## TEKSTFRAGMENT
Chiel Pronk (69) kan het niet vaak genoeg benadrukken. Ondanks de onenigheid met zijn verhuurder, vastgoedpartij CBRE, is het „bijzonder aangenaam” wonen in het appartementencomplex boven winkelcentrum Keijzershof in Pijnacker. Bewoners kijken naar elkaar om en de supermarkt is maar twee trappen naar beneden. „Het enige nadeel”, zegt hij, „zijn de sterk stijgende huurprijzen.”
Toen de woningen elf jaar geleden werden opgeleverd, was Pronk, inmiddels gepensioneerd, een van de eerste bewoners. Betaalde hij destijds nog maandelijks 990 euro, met ingang van volgende maand dreigt dat omhoog te gaan naar 1.385 euro. „Dan praat je over een verschil van bijna 400 euro. Terwijl voor veel mensen hun pensioen de afgelopen tien jaar nauwelijks is gestegen.”
Vrijdag stonden Pronk en ruim vijfhonderd andere huurders in de rechtbank van Rotterdam tegenover hun huisbaas. Het huurderscollectief probeert in een kort geding te voorkomen dat vastgoedbeheerder CBRE IM per 1 juli de huur verhoogt.
De vraag is namelijk of de huurverhogingen die de verhuurders hebben gevraagd volgens de wet wel eerlijk waren. Kantonrechters tikten grote vastgoedpartijen als Amvest, Bouwinvest, ASR en Vesteda de afgelopen jaren in individuele zaken op de vingers om de huurcontracten die ze gebruikten. De Hoge Raad moet nu bepalen of de huurders al die tijd te veel hebben betaald. Tot daar duidelijkheid over is, willen Pronk en zijn medehuurders geen huurverhoging betalen.

(Datasetgegevens)
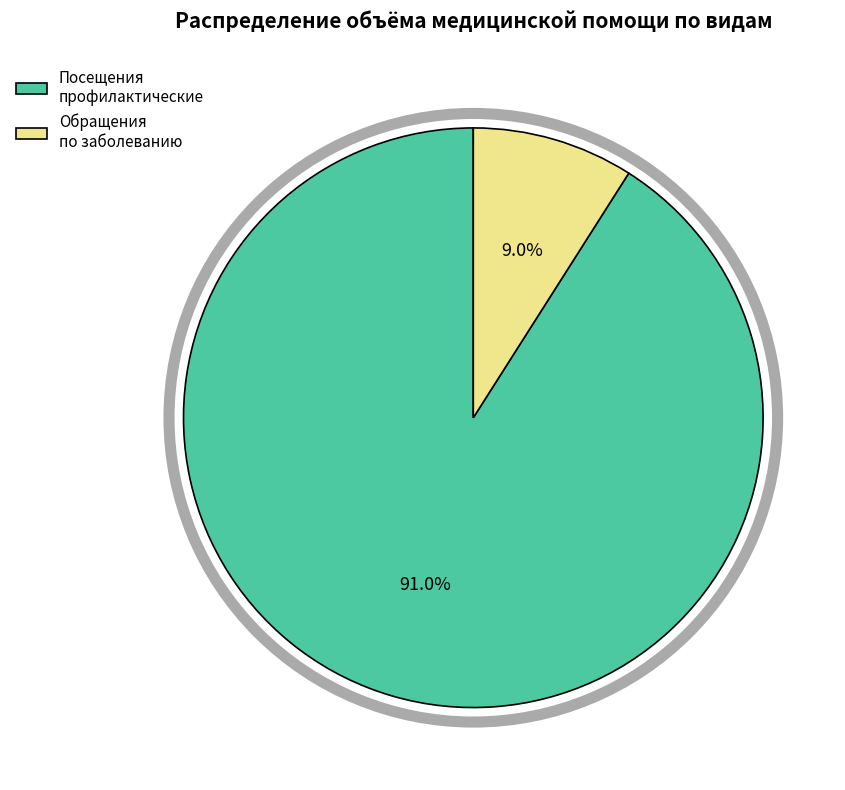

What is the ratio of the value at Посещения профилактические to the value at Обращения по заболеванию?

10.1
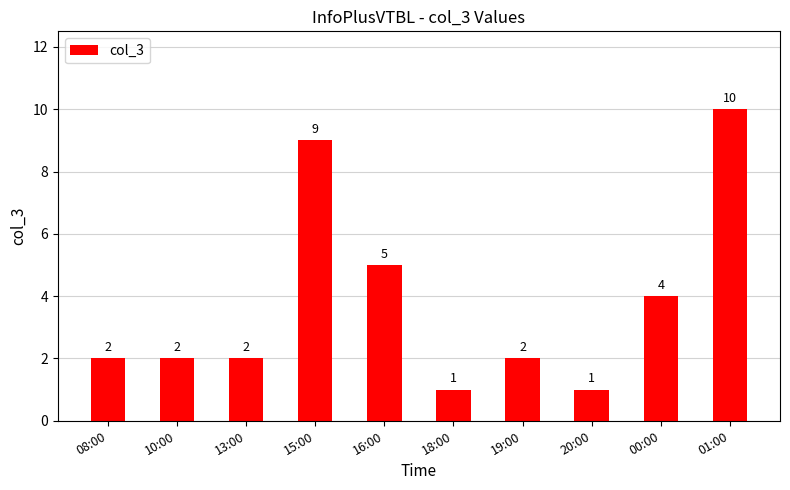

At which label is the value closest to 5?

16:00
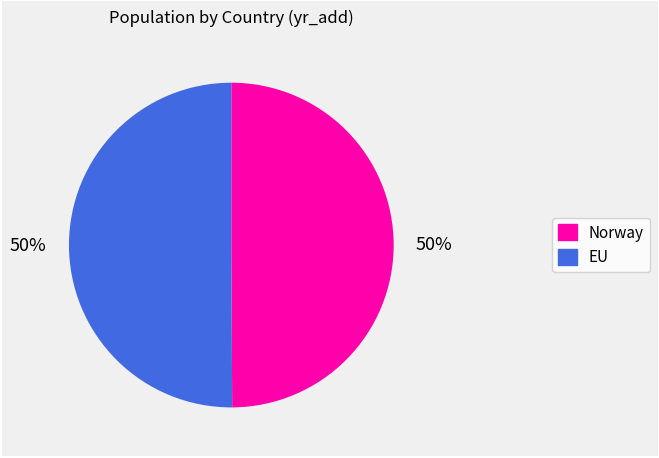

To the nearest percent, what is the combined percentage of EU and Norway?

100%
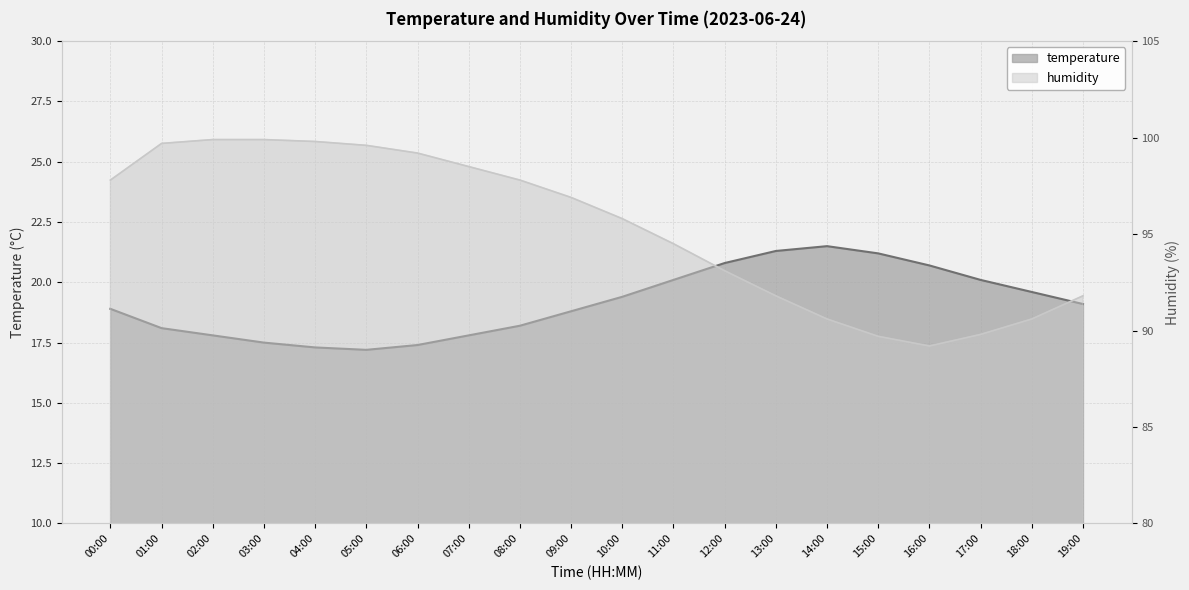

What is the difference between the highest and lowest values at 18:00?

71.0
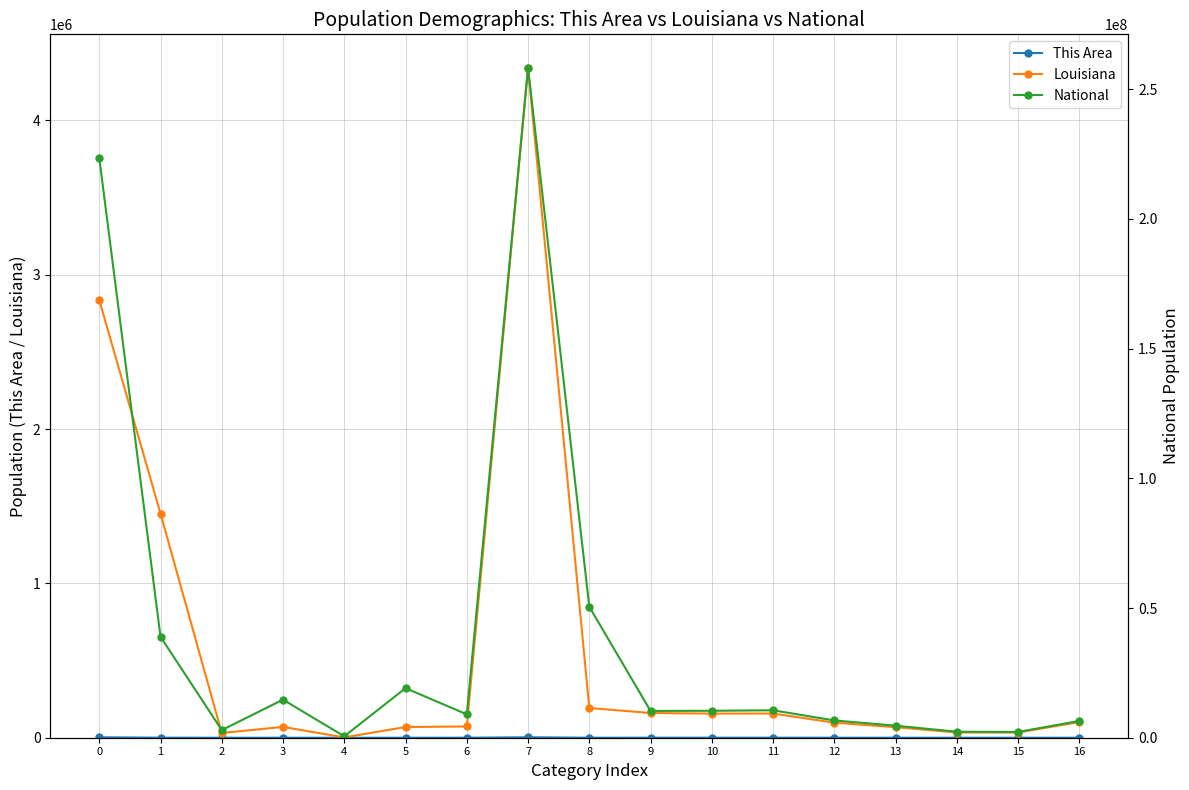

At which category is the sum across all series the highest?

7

## OPGAVEN
1/ Neem uit het tekstfragment letterlijk over wat staat vanaf "Vrijdag stonden Pronk" tot en met "de huur verhoogt.".
2/ Vat het tekstfragment samen in twee zinnen.
3/ Noem graag alle vastgoedpartijen die volgens het tekstfragment de afgelopen jaren door kantonrechters op de vingers zijn getikt.

## SCHRIFTELIJKE ANTWOORDEN
1/
Vrijdag stonden Pronk en ruim vijfhonderd andere huurders in de rechtbank van Rotterdam tegenover hun huisbaas. Het huurderscollectief probeert in een kort geding te voorkomen dat vastgoedbeheerder CBRE IM per 1 juli de huur verhoogt.

2/ Chiel Pronk woont sinds de oplevering elf jaar geleden naar eigen zeggen bijzonder aangenaam in het appartementencomplex boven winkelcentrum Keijzershof in Pijnacker, maar zijn huur dreigt te stijgen van 990 naar 1.385 euro per maand. Samen met ruim vijfhonderd andere huurders probeert hij in een kort geding bij de rechtbank van Rotterdam te voorkomen dat CBRE IM per 1 juli de huur verhoogt, zolang de Hoge Raad nog niet heeft bepaald of huurders al die tijd te veel hebben betaald.

3/
Amvest
Bouwinvest
ASR
Vesteda